Shareholders of Ecobank Transnational Incorporated (ETI) have approved a dividend pay-out of $48.2 million earlier declared by the pan-African bank. The dividend pay-out amounted to two cents per share.

The approval was given at the bank’s annual general meeting (AGM) that took place in Lome, Togo, at the weekend. ETI recorded a dip of 68 per cent in profit after tax (PAT) for the year ended December 31, 2015 in line with its warning of revenue drop for the period. ETI was among the five banks that sent profit warnings to the capital market community that revenue growth would be lower than expected due to a combination of low oil prices as weaker currencies hampered economic performance across the continent.

The audited results of the bank showed that profit before tax (PBT) declined by 53 per cent from N86.4 billion in 2014 to N40.6 billion in 2015. PAT dipped by 68 per cent from N65.7 billion to N21.25 billion.

Speaking at the AGM at the bank’s head office in Lome, the Group Chairman, ETI, Mr. Emmanuel Ikazoboh said: “Our financial results were poor and clearly not representative of the earnings potential of our diversified pan- African business model.

“Ecobank reported diluted earnings per share of $0.28, a fall of 83 per cent compared with the $1.69 reported in 2014. Return on total shareholders’ equity was 4.2 per cent in 2015 versus 16.5 per cent the prior year.
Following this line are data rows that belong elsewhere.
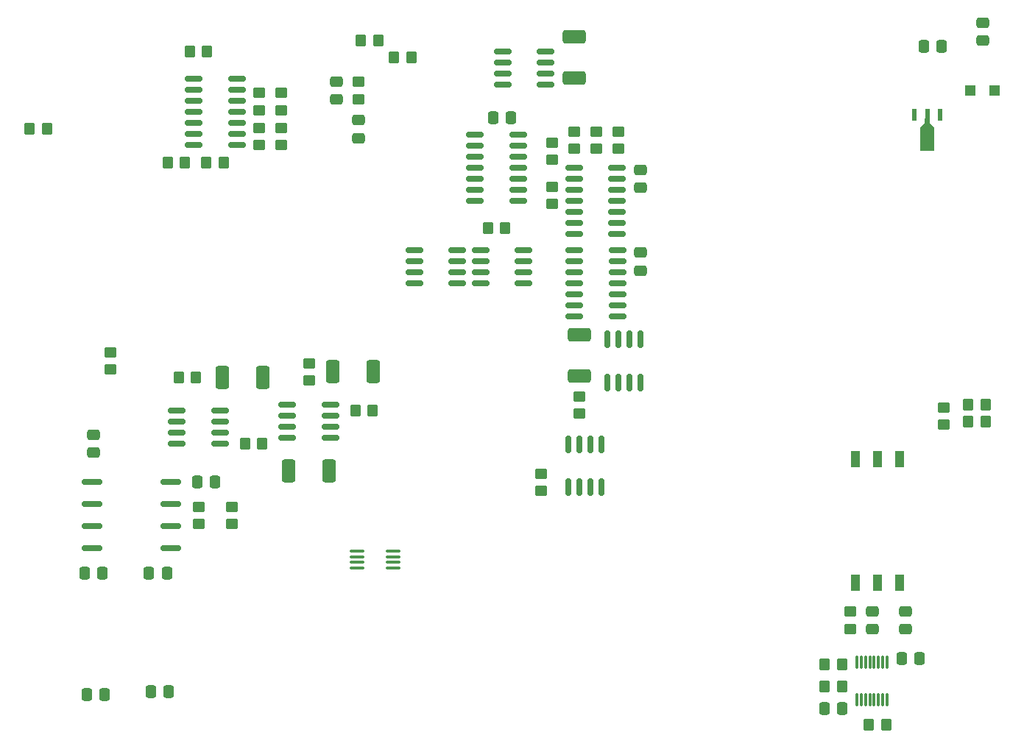
<source format=gbr>
%TF.GenerationSoftware,KiCad,Pcbnew,8.0.4*%
%TF.CreationDate,2025-02-24T12:54:05-08:00*%
%TF.ProjectId,Accumulator_Board,41636375-6d75-46c6-9174-6f725f426f61,rev?*%
%TF.SameCoordinates,Original*%
%TF.FileFunction,Paste,Top*%
%TF.FilePolarity,Positive*%
%FSLAX46Y46*%
G04 Gerber Fmt 4.6, Leading zero omitted, Abs format (unit mm)*
G04 Created by KiCad (PCBNEW 8.0.4) date 2025-02-24 12:54:05*
%MOMM*%
%LPD*%
G01*
G04 APERTURE LIST*
G04 Aperture macros list*
%AMRoundRect*
0 Rectangle with rounded corners*
0 $1 Rounding radius*
0 $2 $3 $4 $5 $6 $7 $8 $9 X,Y pos of 4 corners*
0 Add a 4 corners polygon primitive as box body*
4,1,4,$2,$3,$4,$5,$6,$7,$8,$9,$2,$3,0*
0 Add four circle primitives for the rounded corners*
1,1,$1+$1,$2,$3*
1,1,$1+$1,$4,$5*
1,1,$1+$1,$6,$7*
1,1,$1+$1,$8,$9*
0 Add four rect primitives between the rounded corners*
20,1,$1+$1,$2,$3,$4,$5,0*
20,1,$1+$1,$4,$5,$6,$7,0*
20,1,$1+$1,$6,$7,$8,$9,0*
20,1,$1+$1,$8,$9,$2,$3,0*%
G04 Aperture macros list end*
%ADD10C,0.000000*%
%ADD11RoundRect,0.249999X-0.512501X-1.075001X0.512501X-1.075001X0.512501X1.075001X-0.512501X1.075001X0*%
%ADD12RoundRect,0.250000X0.450000X-0.350000X0.450000X0.350000X-0.450000X0.350000X-0.450000X-0.350000X0*%
%ADD13RoundRect,0.250000X0.350000X0.450000X-0.350000X0.450000X-0.350000X-0.450000X0.350000X-0.450000X0*%
%ADD14RoundRect,0.250000X0.337500X0.475000X-0.337500X0.475000X-0.337500X-0.475000X0.337500X-0.475000X0*%
%ADD15RoundRect,0.250000X-0.350000X-0.450000X0.350000X-0.450000X0.350000X0.450000X-0.350000X0.450000X0*%
%ADD16RoundRect,0.150000X-0.150000X0.825000X-0.150000X-0.825000X0.150000X-0.825000X0.150000X0.825000X0*%
%ADD17RoundRect,0.249999X0.512501X1.075001X-0.512501X1.075001X-0.512501X-1.075001X0.512501X-1.075001X0*%
%ADD18RoundRect,0.250000X-0.450000X0.350000X-0.450000X-0.350000X0.450000X-0.350000X0.450000X0.350000X0*%
%ADD19RoundRect,0.249999X1.075001X-0.512501X1.075001X0.512501X-1.075001X0.512501X-1.075001X-0.512501X0*%
%ADD20R,0.533400X1.397000*%
%ADD21RoundRect,0.250000X-0.475000X0.337500X-0.475000X-0.337500X0.475000X-0.337500X0.475000X0.337500X0*%
%ADD22RoundRect,0.150000X-0.825000X-0.150000X0.825000X-0.150000X0.825000X0.150000X-0.825000X0.150000X0*%
%ADD23RoundRect,0.150000X0.825000X0.150000X-0.825000X0.150000X-0.825000X-0.150000X0.825000X-0.150000X0*%
%ADD24RoundRect,0.250000X0.475000X-0.337500X0.475000X0.337500X-0.475000X0.337500X-0.475000X-0.337500X0*%
%ADD25RoundRect,0.250000X-0.337500X-0.475000X0.337500X-0.475000X0.337500X0.475000X-0.337500X0.475000X0*%
%ADD26RoundRect,0.075000X0.075000X-0.650000X0.075000X0.650000X-0.075000X0.650000X-0.075000X-0.650000X0*%
%ADD27RoundRect,0.100000X0.712500X0.100000X-0.712500X0.100000X-0.712500X-0.100000X0.712500X-0.100000X0*%
%ADD28R,1.200000X1.200000*%
%ADD29RoundRect,0.162500X-1.012500X-0.162500X1.012500X-0.162500X1.012500X0.162500X-1.012500X0.162500X0*%
%ADD30R,1.020000X1.890000*%
G04 APERTURE END LIST*
D10*
%TO.C,U15*%
G36*
X132346700Y-40576500D02*
G01*
X132880100Y-41084500D01*
X132880100Y-43751500D01*
X131279900Y-43751500D01*
X131279900Y-41084500D01*
X131813300Y-40576500D01*
X131813300Y-40055800D01*
X132346700Y-40055800D01*
X132346700Y-40576500D01*
G37*
%TD*%
D11*
%TO.C,D5*%
X63702500Y-69215000D03*
X68377500Y-69215000D03*
%TD*%
D12*
%TO.C,R3*%
X57785000Y-39100000D03*
X57785000Y-37100000D03*
%TD*%
%TO.C,R28*%
X92075000Y-74025000D03*
X92075000Y-72025000D03*
%TD*%
D13*
%TO.C,R15*%
X138795000Y-73025000D03*
X136795000Y-73025000D03*
%TD*%
D14*
%TO.C,C10*%
X44852500Y-106045000D03*
X42777500Y-106045000D03*
%TD*%
D15*
%TO.C,R32*%
X45990000Y-69850000D03*
X47990000Y-69850000D03*
%TD*%
D16*
%TO.C,CR4*%
X94615000Y-77535000D03*
X93345000Y-77535000D03*
X92075000Y-77535000D03*
X90805000Y-77535000D03*
X90805000Y-82485000D03*
X92075000Y-82485000D03*
X93345000Y-82485000D03*
X94615000Y-82485000D03*
%TD*%
D12*
%TO.C,R27*%
X96520000Y-43545000D03*
X96520000Y-41545000D03*
%TD*%
D13*
%TO.C,R7*%
X51165000Y-45161200D03*
X49165000Y-45161200D03*
%TD*%
D14*
%TO.C,C5*%
X122322500Y-107950000D03*
X120247500Y-107950000D03*
%TD*%
D15*
%TO.C,R9*%
X47260000Y-32385000D03*
X49260000Y-32385000D03*
%TD*%
%TO.C,R11*%
X120285000Y-102870000D03*
X122285000Y-102870000D03*
%TD*%
D17*
%TO.C,D6*%
X63297500Y-80645000D03*
X58622500Y-80645000D03*
%TD*%
D18*
%TO.C,R14*%
X133985000Y-73295000D03*
X133985000Y-75295000D03*
%TD*%
D15*
%TO.C,R6*%
X44720000Y-45110400D03*
X46720000Y-45110400D03*
%TD*%
D19*
%TO.C,D7*%
X91440000Y-35357500D03*
X91440000Y-30682500D03*
%TD*%
D20*
%TO.C,U15*%
X133580000Y-39649400D03*
X132080000Y-39649400D03*
X130580000Y-39649400D03*
%TD*%
D21*
%TO.C,C17*%
X66675000Y-40237500D03*
X66675000Y-42312500D03*
%TD*%
D13*
%TO.C,R33*%
X55610000Y-77470000D03*
X53610000Y-77470000D03*
%TD*%
D22*
%TO.C,CR5*%
X45785000Y-73660000D03*
X45785000Y-74930000D03*
X45785000Y-76200000D03*
X45785000Y-77470000D03*
X50735000Y-77470000D03*
X50735000Y-76200000D03*
X50735000Y-74930000D03*
X50735000Y-73660000D03*
%TD*%
D18*
%TO.C,R29*%
X87630000Y-80915000D03*
X87630000Y-82915000D03*
%TD*%
D23*
%TO.C,CR1*%
X63435000Y-76835000D03*
X63435000Y-75565000D03*
X63435000Y-74295000D03*
X63435000Y-73025000D03*
X58485000Y-73025000D03*
X58485000Y-74295000D03*
X58485000Y-75565000D03*
X58485000Y-76835000D03*
%TD*%
D19*
%TO.C,D2*%
X92075000Y-69647500D03*
X92075000Y-64972500D03*
%TD*%
D13*
%TO.C,R18*%
X68945000Y-31115000D03*
X66945000Y-31115000D03*
%TD*%
D12*
%TO.C,R21*%
X88900000Y-44815000D03*
X88900000Y-42815000D03*
%TD*%
D24*
%TO.C,C22*%
X99060000Y-48027500D03*
X99060000Y-45952500D03*
%TD*%
D25*
%TO.C,C6*%
X129137500Y-102235000D03*
X131212500Y-102235000D03*
%TD*%
D12*
%TO.C,R5*%
X55245000Y-43130000D03*
X55245000Y-41130000D03*
%TD*%
D13*
%TO.C,R16*%
X138795000Y-74930000D03*
X136795000Y-74930000D03*
%TD*%
%TO.C,R12*%
X122285000Y-105410000D03*
X120285000Y-105410000D03*
%TD*%
D26*
%TO.C,U8*%
X123980000Y-106925000D03*
X124480000Y-106925000D03*
X124980000Y-106925000D03*
X125480000Y-106925000D03*
X125980000Y-106925000D03*
X126480000Y-106925000D03*
X126980000Y-106925000D03*
X127480000Y-106925000D03*
X127480000Y-102625000D03*
X126980000Y-102625000D03*
X126480000Y-102625000D03*
X125980000Y-102625000D03*
X125480000Y-102625000D03*
X124980000Y-102625000D03*
X124480000Y-102625000D03*
X123980000Y-102625000D03*
%TD*%
D25*
%TO.C,C18*%
X82147500Y-40005000D03*
X84222500Y-40005000D03*
%TD*%
D23*
%TO.C,CR3*%
X85660000Y-59055000D03*
X85660000Y-57785000D03*
X85660000Y-56515000D03*
X85660000Y-55245000D03*
X80710000Y-55245000D03*
X80710000Y-56515000D03*
X80710000Y-57785000D03*
X80710000Y-59055000D03*
%TD*%
D13*
%TO.C,R30*%
X83550000Y-52705000D03*
X81550000Y-52705000D03*
%TD*%
D23*
%TO.C,CR2*%
X78040000Y-59055000D03*
X78040000Y-57785000D03*
X78040000Y-56515000D03*
X78040000Y-55245000D03*
X73090000Y-55245000D03*
X73090000Y-56515000D03*
X73090000Y-57785000D03*
X73090000Y-59055000D03*
%TD*%
D15*
%TO.C,R10*%
X125365000Y-109855000D03*
X127365000Y-109855000D03*
%TD*%
D14*
%TO.C,C1*%
X50165000Y-81915000D03*
X48090000Y-81915000D03*
%TD*%
D22*
%TO.C,U7*%
X80075000Y-41910000D03*
X80075000Y-43180000D03*
X80075000Y-44450000D03*
X80075000Y-45720000D03*
X80075000Y-46990000D03*
X80075000Y-48260000D03*
X80075000Y-49530000D03*
X85025000Y-49530000D03*
X85025000Y-48260000D03*
X85025000Y-46990000D03*
X85025000Y-45720000D03*
X85025000Y-44450000D03*
X85025000Y-43180000D03*
X85025000Y-41910000D03*
%TD*%
D11*
%TO.C,D4*%
X51002500Y-69850000D03*
X55677500Y-69850000D03*
%TD*%
D24*
%TO.C,C9*%
X99060000Y-57552500D03*
X99060000Y-55477500D03*
%TD*%
D16*
%TO.C,Q1*%
X99060000Y-65470000D03*
X97790000Y-65470000D03*
X96520000Y-65470000D03*
X95250000Y-65470000D03*
X95250000Y-70420000D03*
X96520000Y-70420000D03*
X97790000Y-70420000D03*
X99060000Y-70420000D03*
%TD*%
D21*
%TO.C,C8*%
X125730000Y-96752500D03*
X125730000Y-98827500D03*
%TD*%
D25*
%TO.C,C11*%
X35390000Y-106340000D03*
X37465000Y-106340000D03*
%TD*%
D12*
%TO.C,R35*%
X38100000Y-68945000D03*
X38100000Y-66945000D03*
%TD*%
D22*
%TO.C,Q2*%
X83250000Y-32385000D03*
X83250000Y-33655000D03*
X83250000Y-34925000D03*
X83250000Y-36195000D03*
X88200000Y-36195000D03*
X88200000Y-34925000D03*
X88200000Y-33655000D03*
X88200000Y-32385000D03*
%TD*%
D21*
%TO.C,C2*%
X36195000Y-76432500D03*
X36195000Y-78507500D03*
%TD*%
D22*
%TO.C,U16*%
X91505000Y-55245000D03*
X91505000Y-56515000D03*
X91505000Y-57785000D03*
X91505000Y-59055000D03*
X91505000Y-60325000D03*
X91505000Y-61595000D03*
X91505000Y-62865000D03*
X96455000Y-62865000D03*
X96455000Y-61595000D03*
X96455000Y-60325000D03*
X96455000Y-59055000D03*
X96455000Y-57785000D03*
X96455000Y-56515000D03*
X96455000Y-55245000D03*
%TD*%
D18*
%TO.C,R1*%
X48260000Y-84725000D03*
X48260000Y-86725000D03*
%TD*%
D13*
%TO.C,R2*%
X30845000Y-41275000D03*
X28845000Y-41275000D03*
%TD*%
D23*
%TO.C,U5*%
X52690000Y-43130000D03*
X52690000Y-41860000D03*
X52690000Y-40590000D03*
X52690000Y-39320000D03*
X52690000Y-38050000D03*
X52690000Y-36780000D03*
X52690000Y-35510000D03*
X47740000Y-35510000D03*
X47740000Y-36780000D03*
X47740000Y-38050000D03*
X47740000Y-39320000D03*
X47740000Y-40590000D03*
X47740000Y-41860000D03*
X47740000Y-43130000D03*
%TD*%
D18*
%TO.C,R19*%
X88900000Y-47895000D03*
X88900000Y-49895000D03*
%TD*%
D27*
%TO.C,U6*%
X70692500Y-91780000D03*
X70692500Y-91130000D03*
X70692500Y-90480000D03*
X70692500Y-89830000D03*
X66467500Y-89830000D03*
X66467500Y-90480000D03*
X66467500Y-91130000D03*
X66467500Y-91780000D03*
%TD*%
D18*
%TO.C,R4*%
X57785000Y-41130000D03*
X57785000Y-43130000D03*
%TD*%
D28*
%TO.C,D8*%
X139830000Y-36830000D03*
X137030000Y-36830000D03*
%TD*%
D12*
%TO.C,R8*%
X55245000Y-39100000D03*
X55245000Y-37100000D03*
%TD*%
D18*
%TO.C,R36*%
X52070000Y-84725000D03*
X52070000Y-86725000D03*
%TD*%
D14*
%TO.C,C14*%
X44620000Y-92370000D03*
X42545000Y-92370000D03*
%TD*%
D12*
%TO.C,R22*%
X60960000Y-70215000D03*
X60960000Y-68215000D03*
%TD*%
D22*
%TO.C,U4*%
X91440000Y-45720000D03*
X91440000Y-46990000D03*
X91440000Y-48260000D03*
X91440000Y-49530000D03*
X91440000Y-50800000D03*
X91440000Y-52070000D03*
X91440000Y-53340000D03*
X96390000Y-53340000D03*
X96390000Y-52070000D03*
X96390000Y-50800000D03*
X96390000Y-49530000D03*
X96390000Y-48260000D03*
X96390000Y-46990000D03*
X96390000Y-45720000D03*
%TD*%
D18*
%TO.C,R26*%
X93980000Y-41545000D03*
X93980000Y-43545000D03*
%TD*%
D29*
%TO.C,U1*%
X36035000Y-81915000D03*
X36035000Y-84455000D03*
X36035000Y-86995000D03*
X36035000Y-89535000D03*
X45085000Y-89535000D03*
X45085000Y-86995000D03*
X45085000Y-84455000D03*
X45085000Y-81915000D03*
%TD*%
D24*
%TO.C,C23*%
X138430000Y-31115000D03*
X138430000Y-29040000D03*
%TD*%
D21*
%TO.C,C7*%
X129540000Y-96752500D03*
X129540000Y-98827500D03*
%TD*%
%TO.C,C20*%
X64135000Y-35792500D03*
X64135000Y-37867500D03*
%TD*%
D13*
%TO.C,R17*%
X72755000Y-33020000D03*
X70755000Y-33020000D03*
%TD*%
D18*
%TO.C,R13*%
X123190000Y-96790000D03*
X123190000Y-98790000D03*
%TD*%
D12*
%TO.C,R20*%
X91440000Y-43545000D03*
X91440000Y-41545000D03*
%TD*%
D15*
%TO.C,R31*%
X66310000Y-73660000D03*
X68310000Y-73660000D03*
%TD*%
D12*
%TO.C,R23*%
X66675000Y-37830000D03*
X66675000Y-35830000D03*
%TD*%
D14*
%TO.C,C13*%
X37232500Y-92370000D03*
X35157500Y-92370000D03*
%TD*%
D25*
%TO.C,C24*%
X131677500Y-31750000D03*
X133752500Y-31750000D03*
%TD*%
D30*
%TO.C,L1*%
X128905000Y-79215000D03*
X126365000Y-79215000D03*
X123825000Y-79215000D03*
X123825000Y-93505000D03*
X126365000Y-93505000D03*
X128905000Y-93505000D03*
%TD*%
M02*

</source>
Profit attributed to shareholders of ETI amounted to $66 million compared to $338 million in 2014.”

On dividends, he said: “I am happy to report that in light of the improvement in the parent company’s profit which increased from $5.8 million in 2014 to $60.8 million in 2015, the board has recommended a total cash dividend of $48.2 million, which translates to a dividend of $0.2 per ordinary shares for the 2015 financial year.”

The board passed a resolution that a nominal value of the ordinary shares of the company be increased from 2.5 US cent per share to 50 US cent per share. This would be done by consolidating every 20 ordinary shares held into one new ordinary share each, and issuing in replacement, new ordinary shares of 50 US cents each

Speaking against this consolidation, a former chairman, ETI, Mr. Sunny Kuku expressed concerns over consolidating the shares and the impact it would have on its share price.